Like some player's character is secretly a werewolf and you let the players in on it. Suddenly one of them wants to deck himself in silver weapons even though there weren't any signs for the character to ever encounter a creature where silver would be useful.
While that is true, I'd go further: no one is actually good at handling player vs. character knowledge. The difference in reading a mystery novel where you don't know "who done it" and the experience of reading one where you do, isn't merely in the satisfaction you have when it is revealed or the loss of engagement you have in figuring it out for yourself, but how you experience and note the clues the author provides. Deprived of firm knowledge, the clues in a story can pass you by as extraneous information, or naked facts which can't be connected to the larger narrative. But if you actually know who done it, everything you read will be checked against what you know about that character, and conversely every detail of that character will be received as a possible clue. In short, you are much more likely to realize the significance of everything you read than if you didn't have that context.
So metagaming is rarely as overt as you describe. The more usual effect that it has on a game is that the character acquires the player's knowledge, curiosity, suspicions and reasoning as soon as any clue is revealed.

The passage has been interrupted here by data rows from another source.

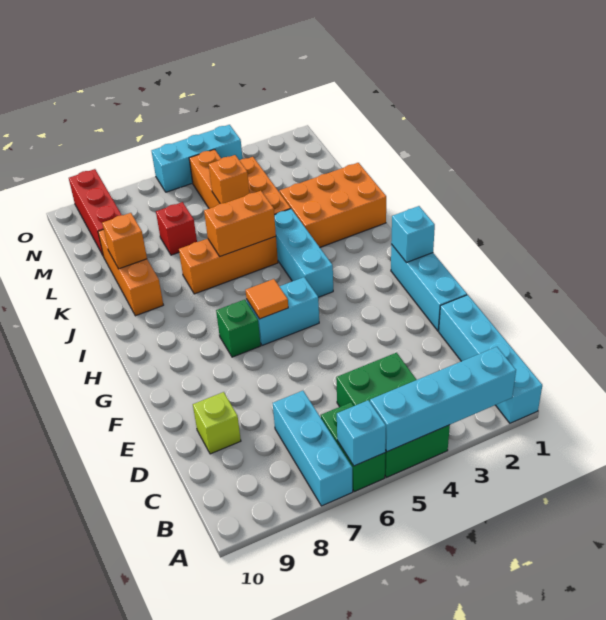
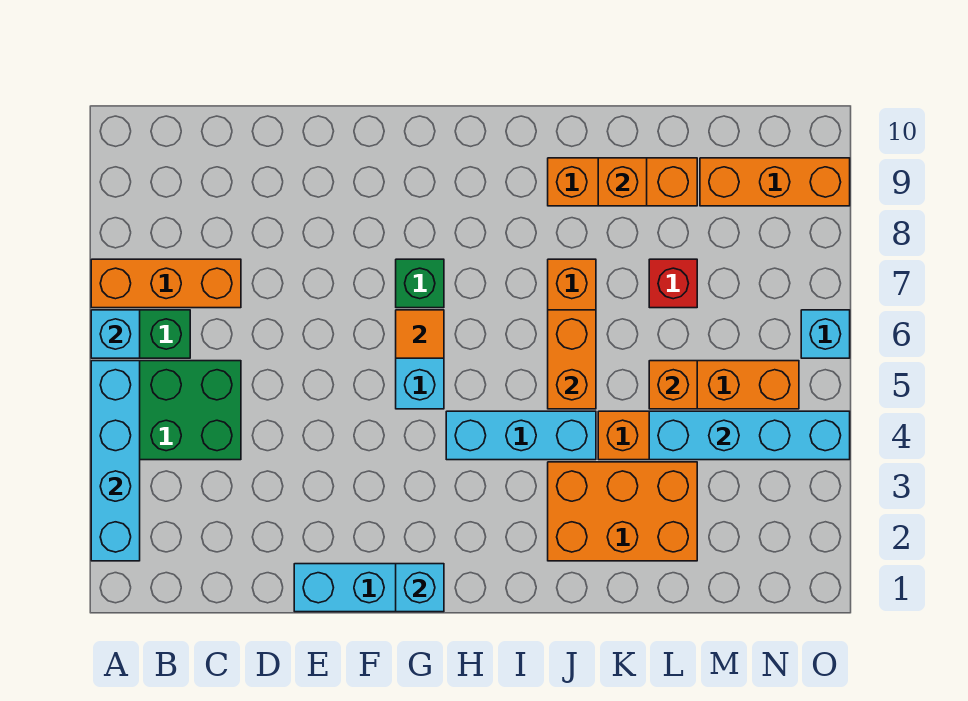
cyan brick A1:D1 level 1 -> cyan brick L4:O4 level 2
cyan brick A7:C7 level 1 -> orange brick A7:C7 level 1
lime brick D9 level 1 -> none
orange brick J1:K3 level 1 -> orange brick J2:L3 level 1
red brick M9:O9 level 1 -> orange brick M9:O9 level 1
cyan brick O4:O6 level 1 -> cyan brick O6 level 1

With firm knowledge regarding "the truth", the player's guidance for the character becomes a laser like focus whenever any in game knowledge is presented to the character. And the important thing to understand is,
this sort of metagaming is entirely and completely unavoidable. It's certainly possible that the character/player could have had their curiosity aroused and begun a persistent investigation of something and figure out "the truth" or at least begin to strongly suspect it on the basis of a single clue. The player is placed in the position not merely of having to ignore what he knows, which is fairly easy, but to deliberately act stupidly and ignorantly in situations where the character also might reasonably know or suspect. The player could of course
choose to act stupidly and ignorantly in the face of in game information, but if he does so he now is metagaming. So the player is placed in position which is not chosing whether to metagame or not, but rather chosing to metagame to his advantage or chosing to metagame to his disadvantage.
For the vast majority of traditional role-playing games, which require the player to advocate for his character, most reasons why you would choose to metagame to own's own disadvantage is not playing the game correctly. This is particularly true in cases where it would be playing the character against his personality or abilities to not be persistant, curious, insightful, rigorous and so forth.
Fundamentally, there is no way to pretend to be ignorant that accurately reflects how you'd behave when you actually were ignorant.